>>
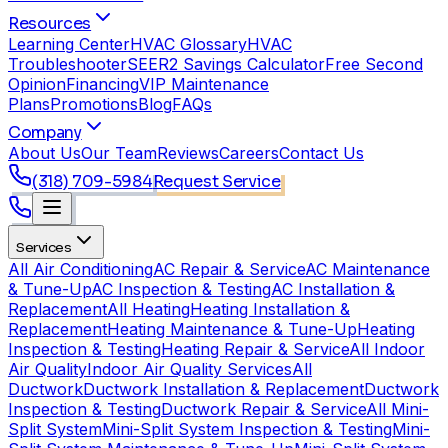
Resources
Learning Center
HVAC Glossary
HVAC
Troubleshooter
SEER2 Savings Calculator
Free Second
Opinion
Financing
VIP Maintenance
Plans
Promotions
Blog
FAQs
Company
About Us
Our Team
Reviews
Careers
Contact Us
(318) 709-5984
Request Service
Services
All Air Conditioning
AC Repair & Service
AC Maintenance
& Tune-Up
AC Inspection & Testing
AC Installation &
Replacement
All Heating
Heating Installation &
Replacement
Heating Maintenance & Tune-Up
Heating
Inspection & Testing
Heating Repair & Service
All Indoor
Air Quality
Indoor Air Quality Services
All
Ductwork
Ductwork Installation & Replacement
Ductwork
Inspection & Testing
Ductwork Repair & Service
All Mini-
Split System
Mini-Split System Inspection & Testing
Mini-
<<
WHAT IS NEEDED:
Repeat the entries word for word and skip the pictures.

EXPECTED ANSWER:
Resources
Learning Center
HVAC Glossary
HVAC
Troubleshooter
SEER2 Savings Calculator
Free Second
Opinion
Financing
VIP Maintenance
Plans
Promotions
Blog
FAQs
Company
About Us
Our Team
Reviews
Careers
Contact Us
(318) 709-5984
Request Service
Services
All Air Conditioning
AC Repair & Service
AC Maintenance
& Tune-Up
AC Inspection & Testing
AC Installation &
Replacement
All Heating
Heating Installation &
Replacement
Heating Maintenance & Tune-Up
Heating
Inspection & Testing
Heating Repair & Service
All Indoor
Air Quality
Indoor Air Quality Services
All
Ductwork
Ductwork Installation & Replacement
Ductwork
Inspection & Testing
Ductwork Repair & Service
All Mini-
Split System
Mini-Split System Inspection & Testing
Mini-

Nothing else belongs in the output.